=== PAGE EXCERPT ===
Instead, Rick Porcello went five solid innings for the Red Sox, and after they fought through Kimbrel’s pickle in the ninth, they won their second consecutive postseason series against the Yankees after losing the first two.
“We have a chance to do something special tonight,” Cora said before the game, “and if we don’t do it tonight, then we’ll do it in two days.”
On Thursday, the Red Sox will be relaxing in preparation for Game 1 of the ALCS on Saturday against the Houston Astros, who ran roughshod through the Cleveland Indians in a Division Series sweep. The two best teams in baseball will face off in a seven-game series with their rotations lined up, their bullpens rested and their pennant on the line.
‘To get there, Boston needed to touch up 38-year-old CC Sabathia in Game 4. Pitching in what could be his last game for the Yankees, Sabathia was tagged in the third inning for three runs. He hit the first batter of the inning, Andrew Benintendi, allowed a single to the second, Steve Pearce, yielded a run on a J.D. Martinez sacrifice fly and gave up a pair of two-out, run-scoring hits to Ian Kinsler and Eduardo Núñez. Only after the inning did Boone finally yank Sabathia – too little and too late, again, as was the case in Game 3, when he was too liberal with a hook on starter Luis Severino.

=== TASK PROMPT ===
Retype the passage of the baseball article beginning with "Instead, Rick Porcello" and continuing through "the first two.".

=== DATASET ROWS ===
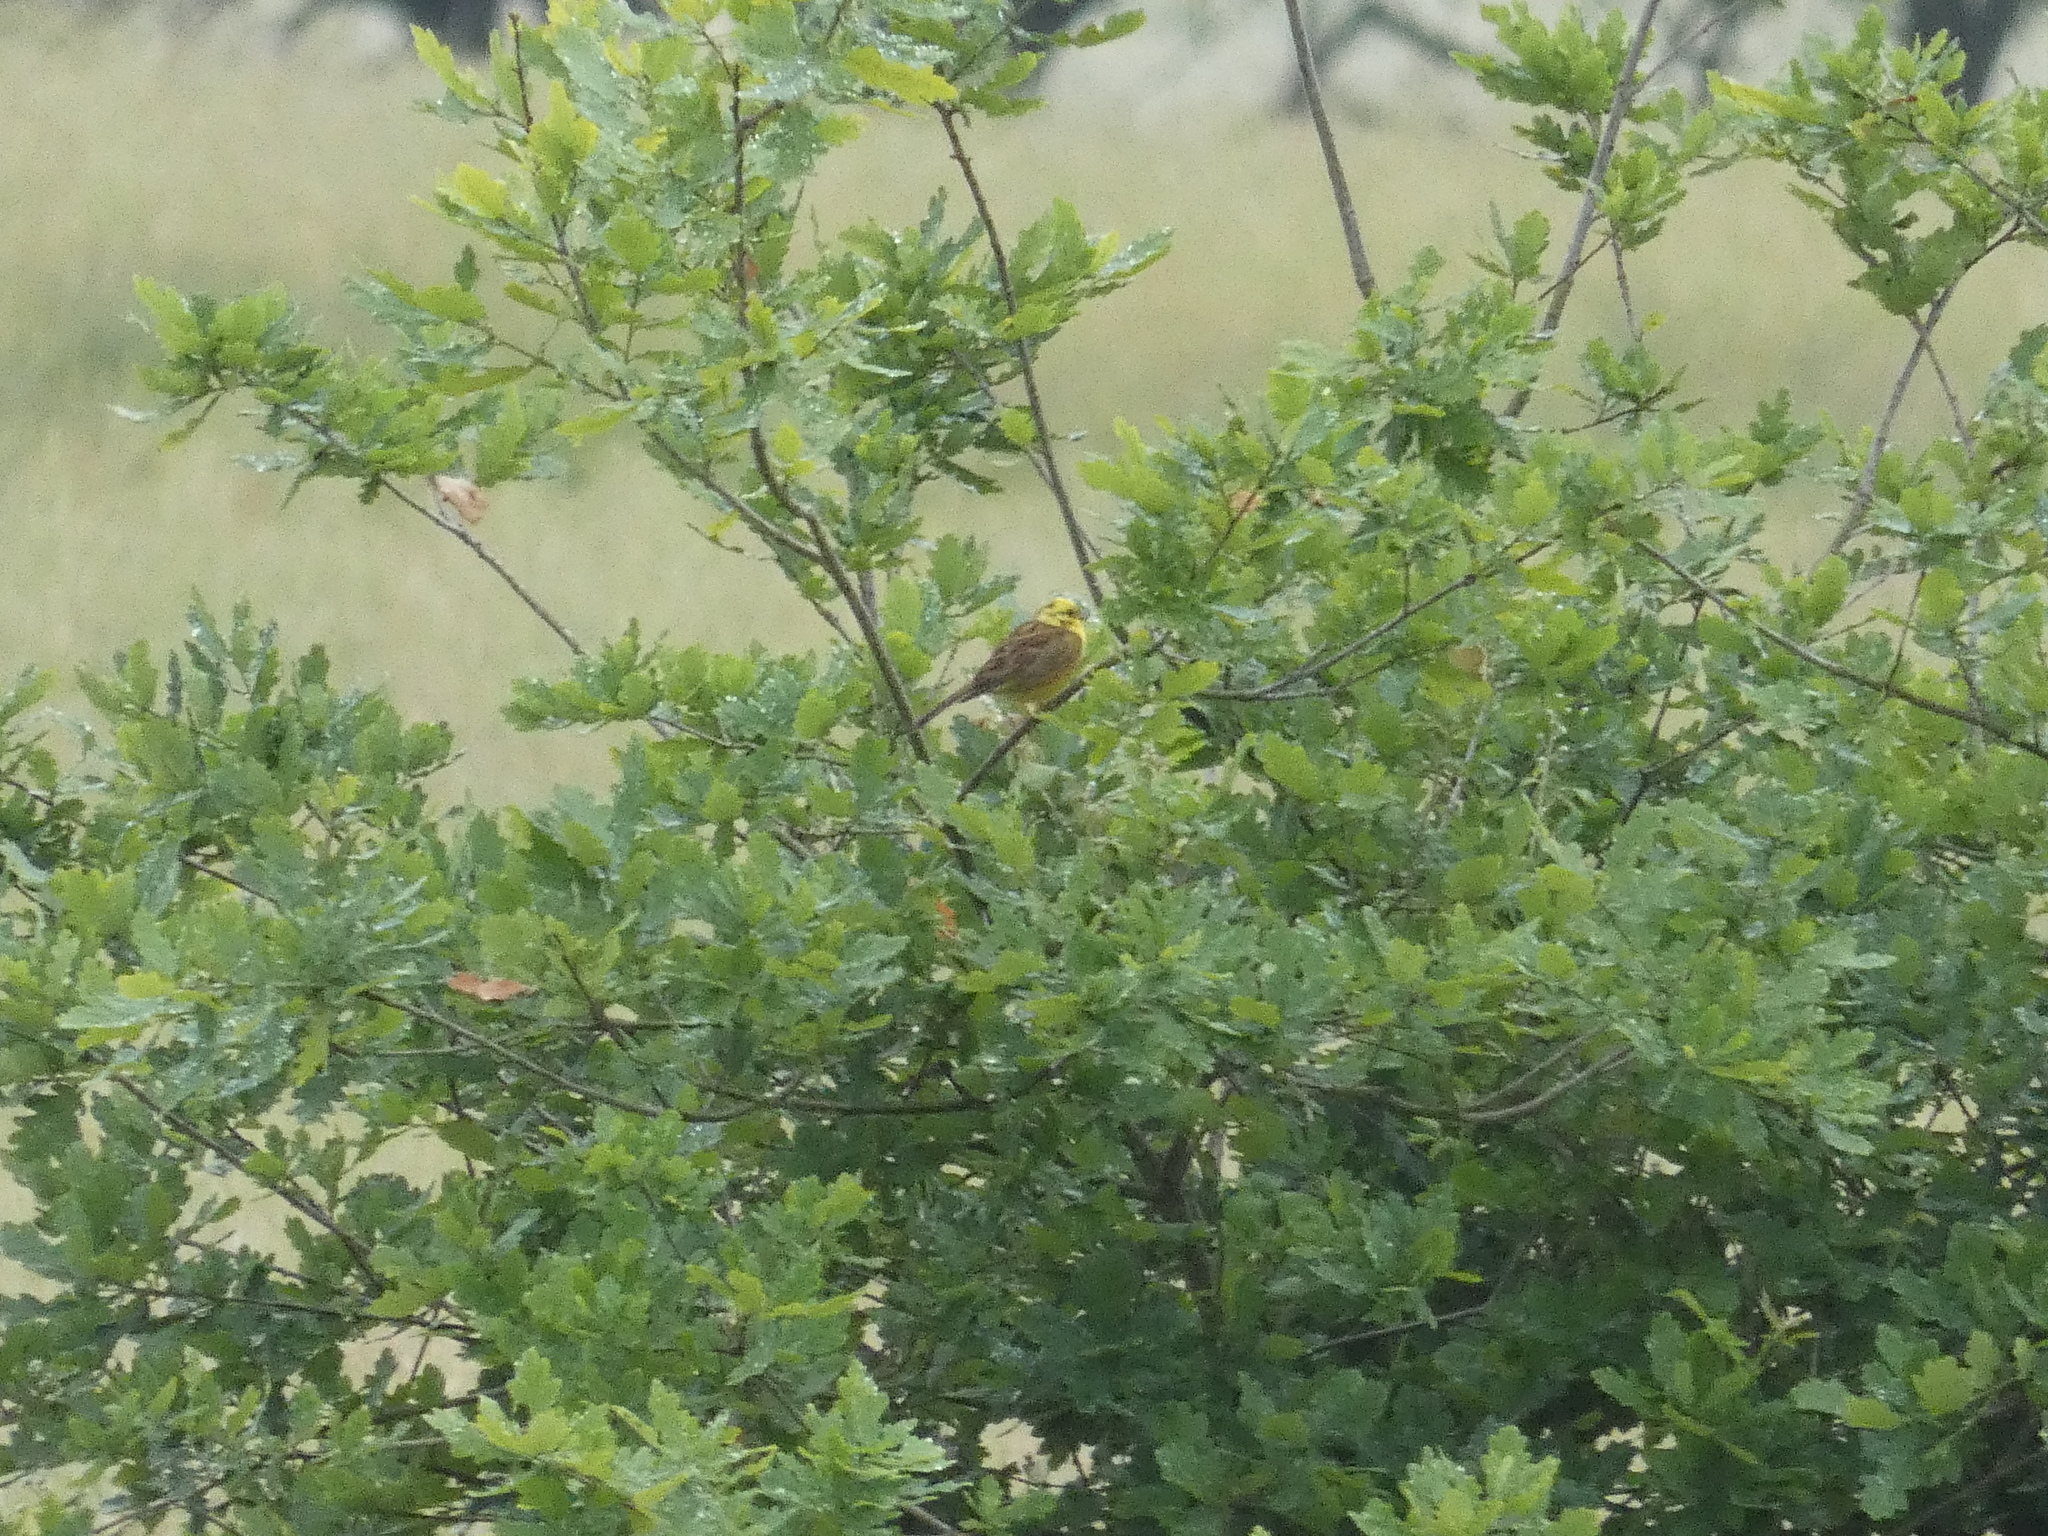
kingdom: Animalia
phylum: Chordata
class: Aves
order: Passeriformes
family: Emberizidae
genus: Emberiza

--

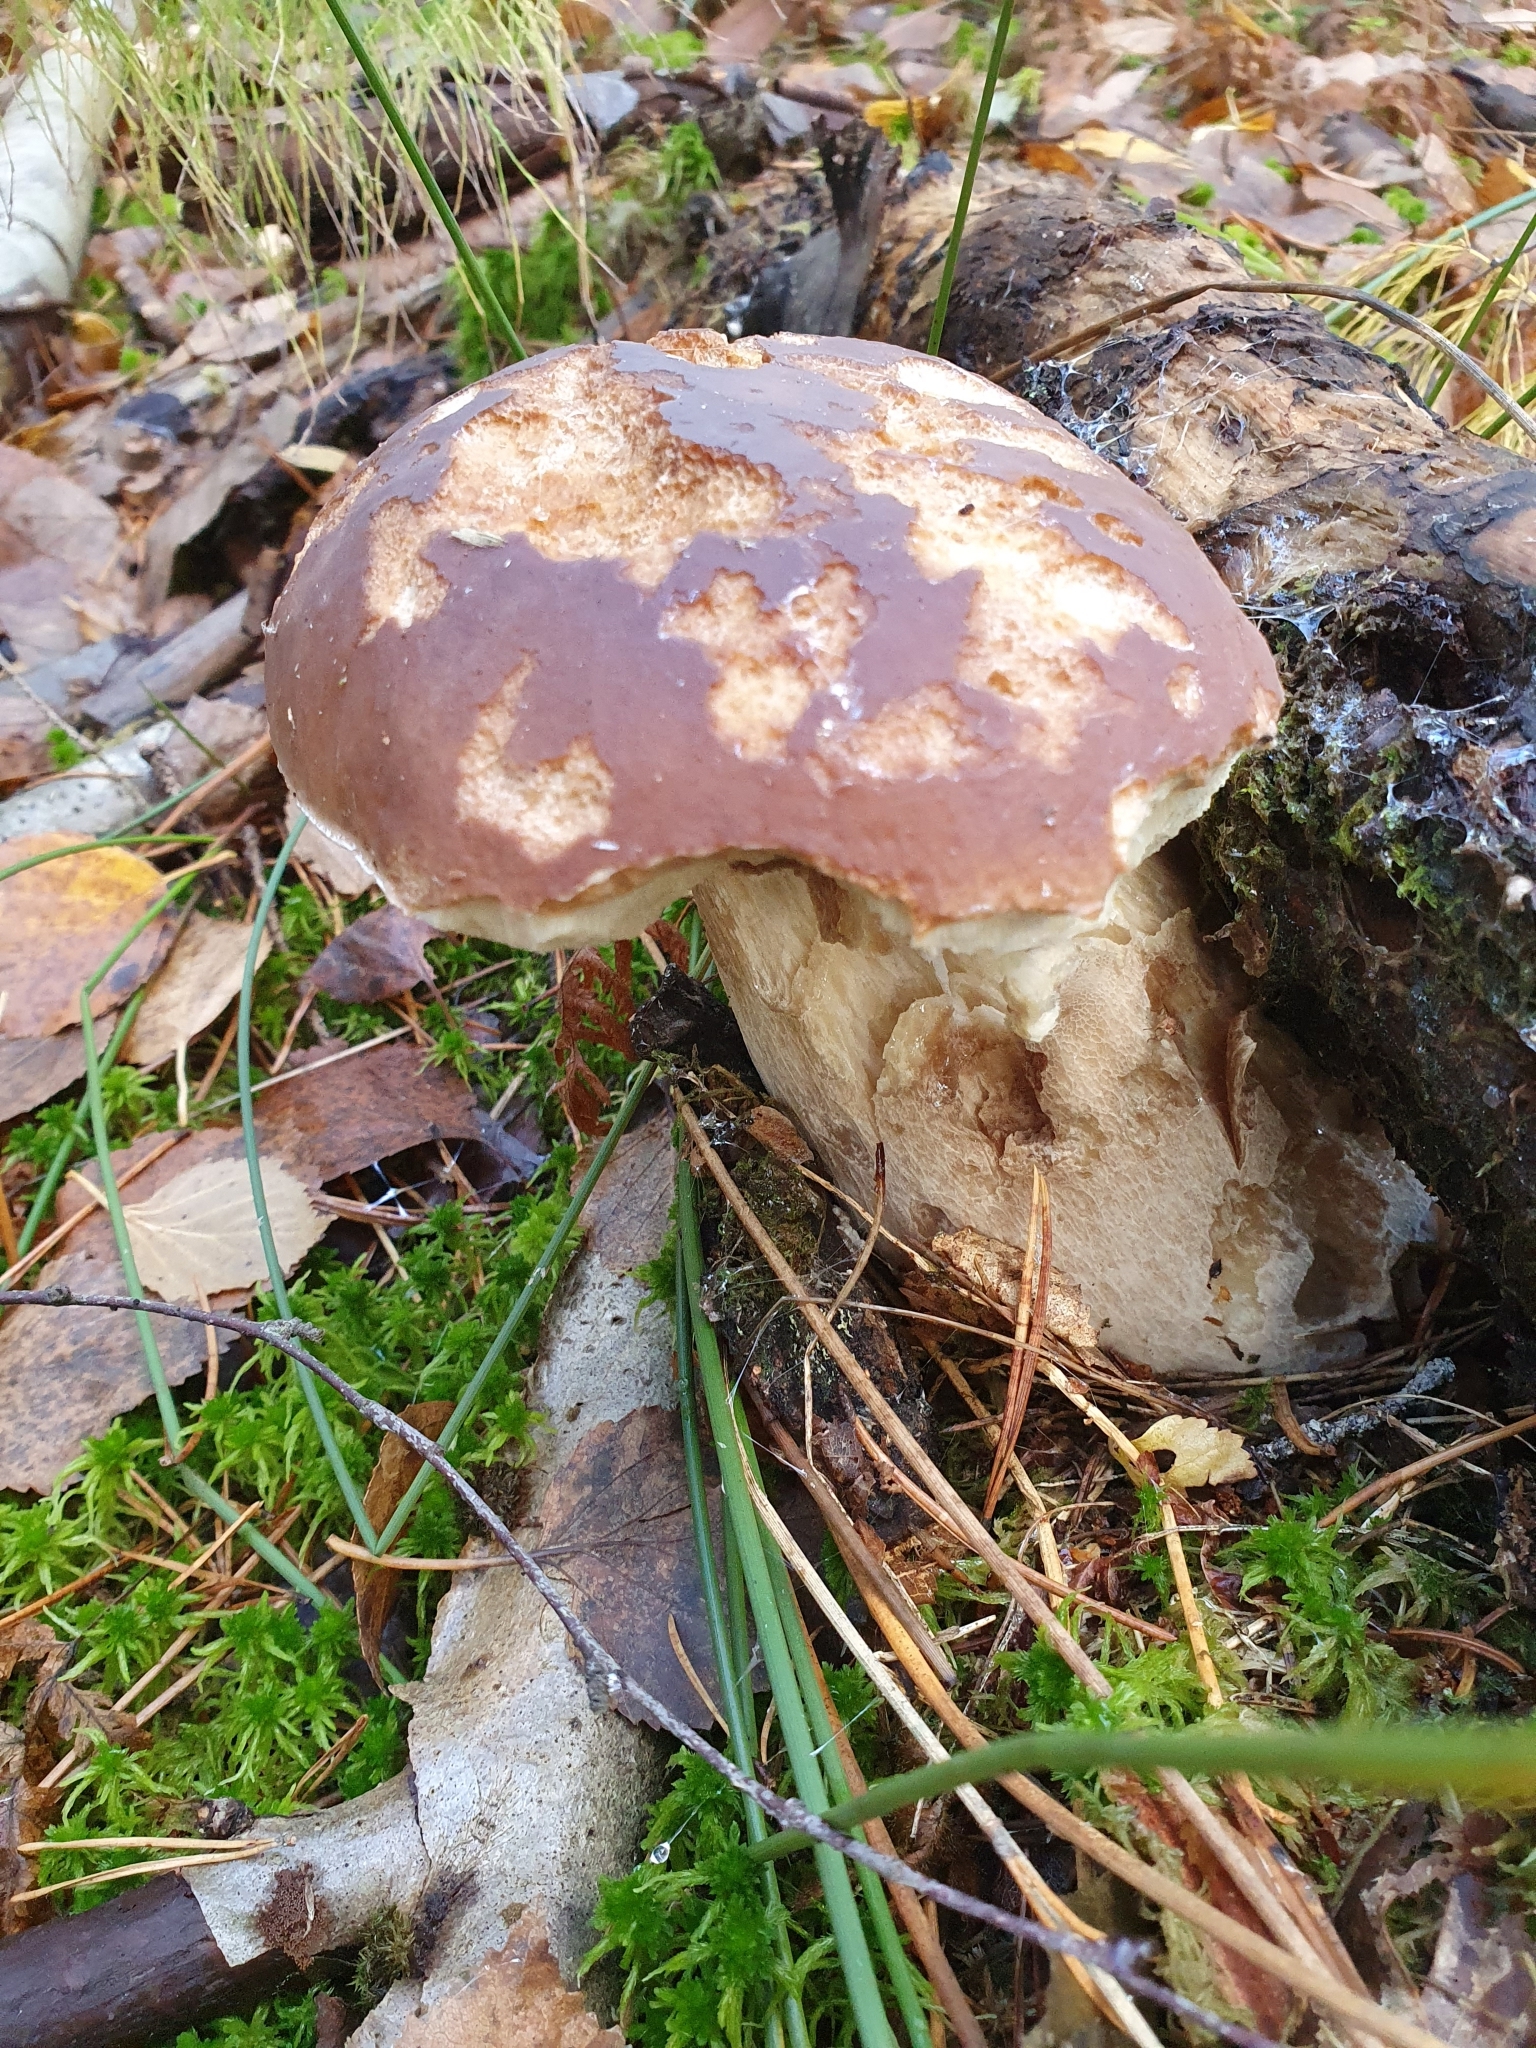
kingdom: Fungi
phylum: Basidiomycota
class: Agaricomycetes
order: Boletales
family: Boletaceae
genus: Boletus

--

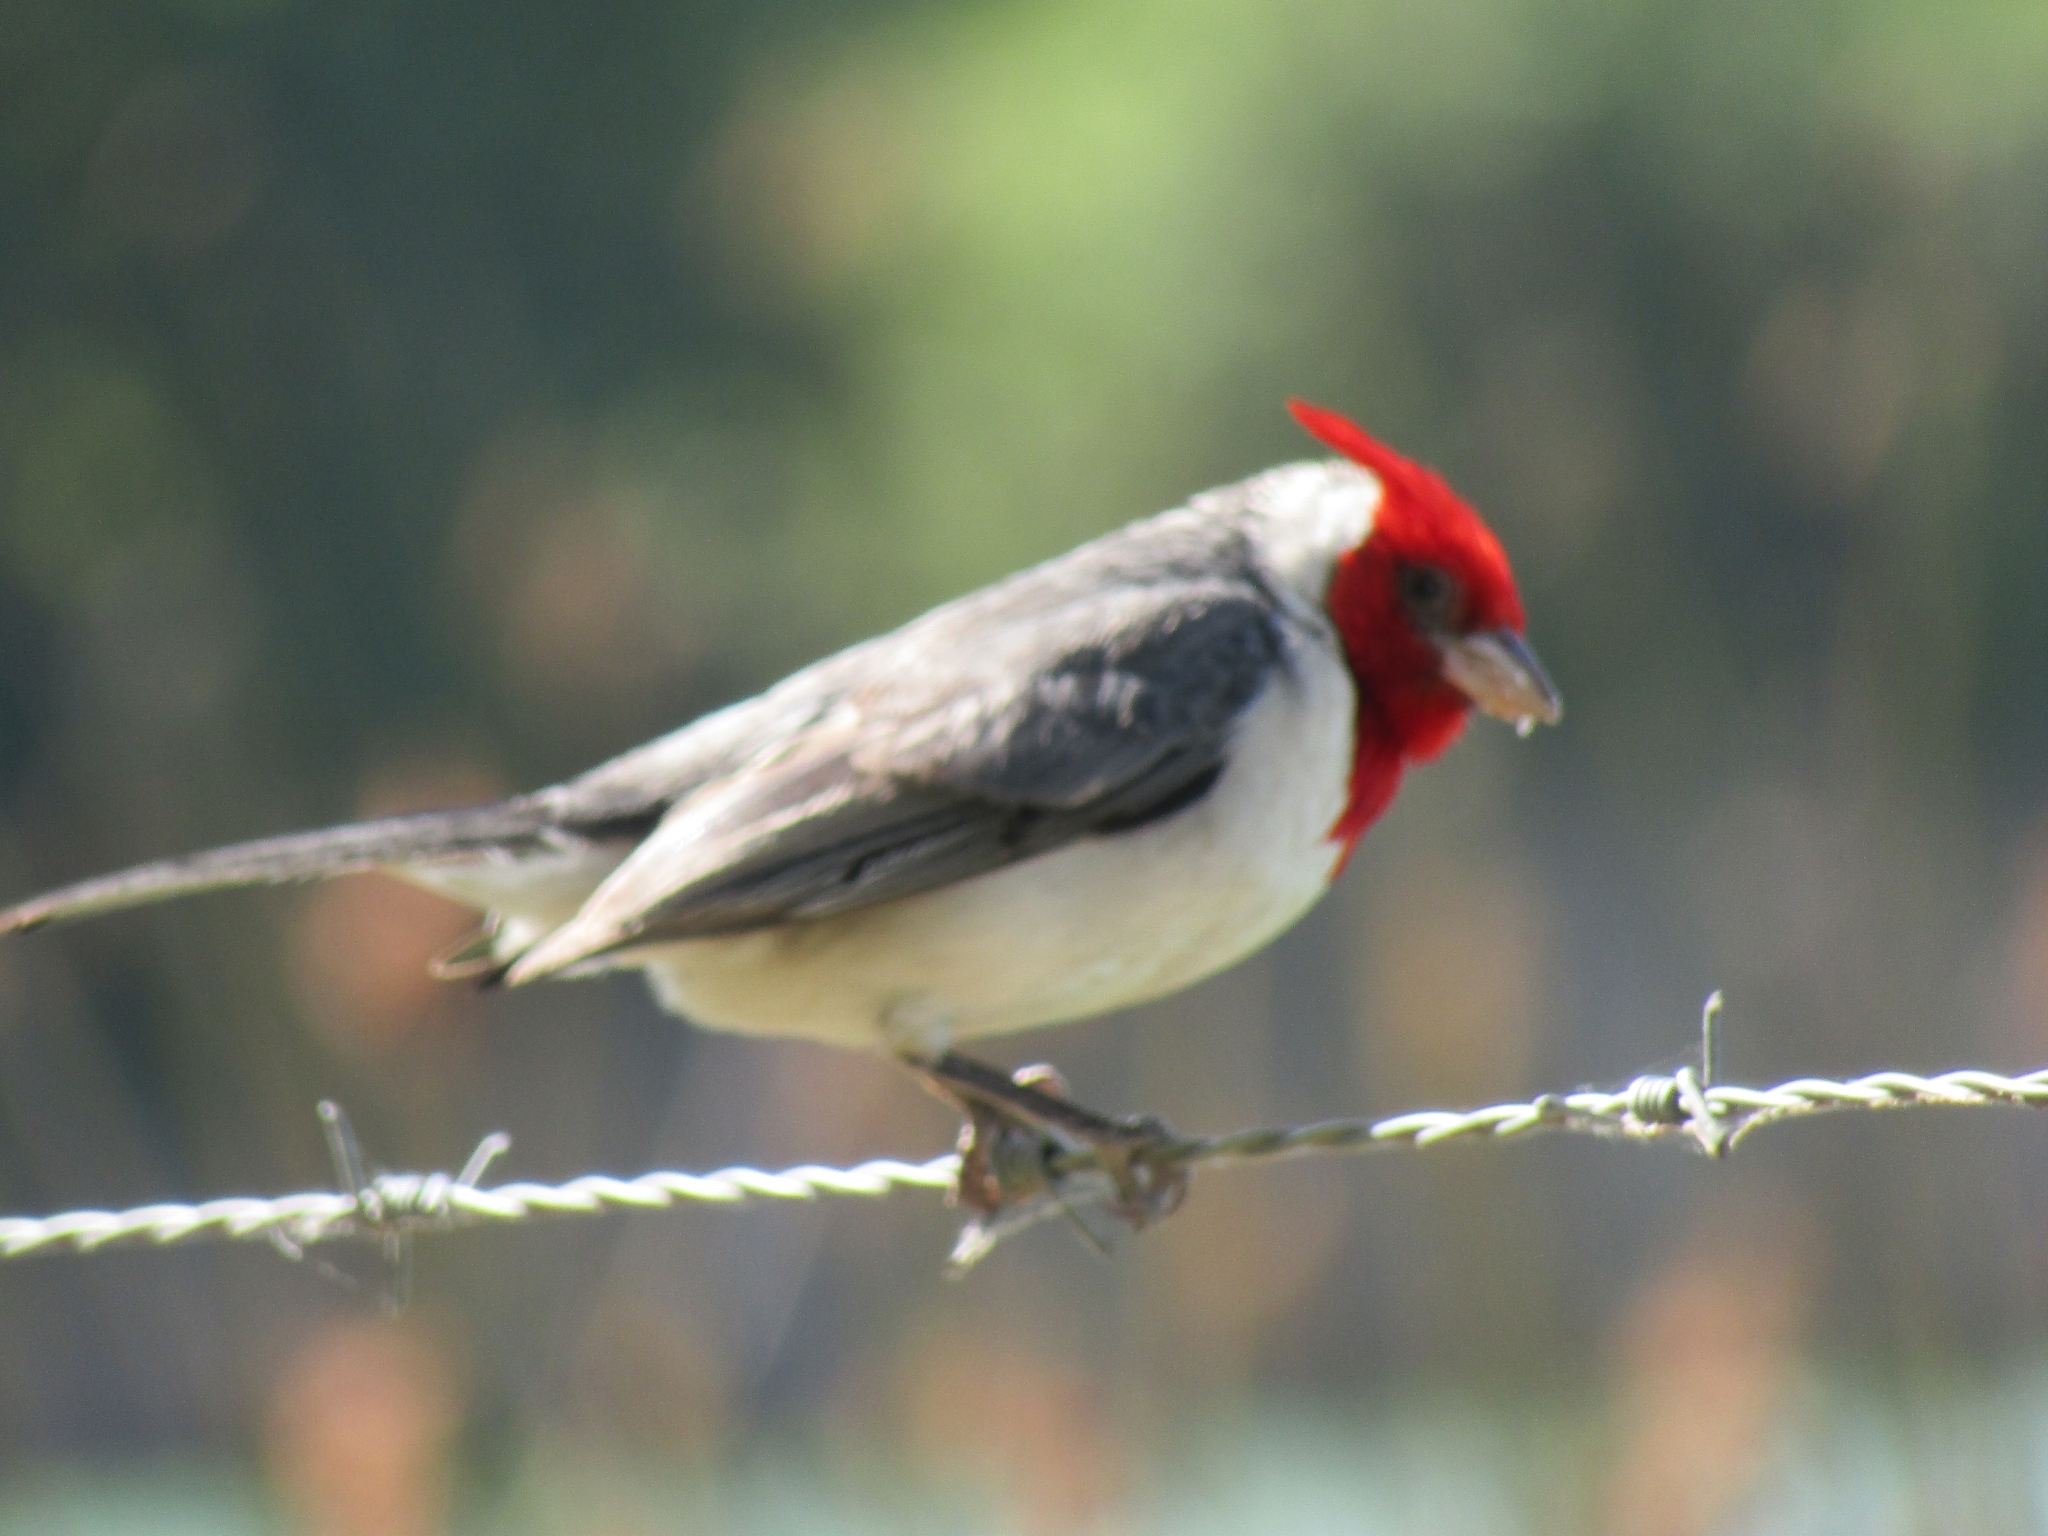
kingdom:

=== WORKED ANSWER ===
Instead, Rick Porcello went five solid innings for the Red Sox, and after they fought through Kimbrel’s pickle in the ninth, they won their second consecutive postseason series against the Yankees after losing the first two.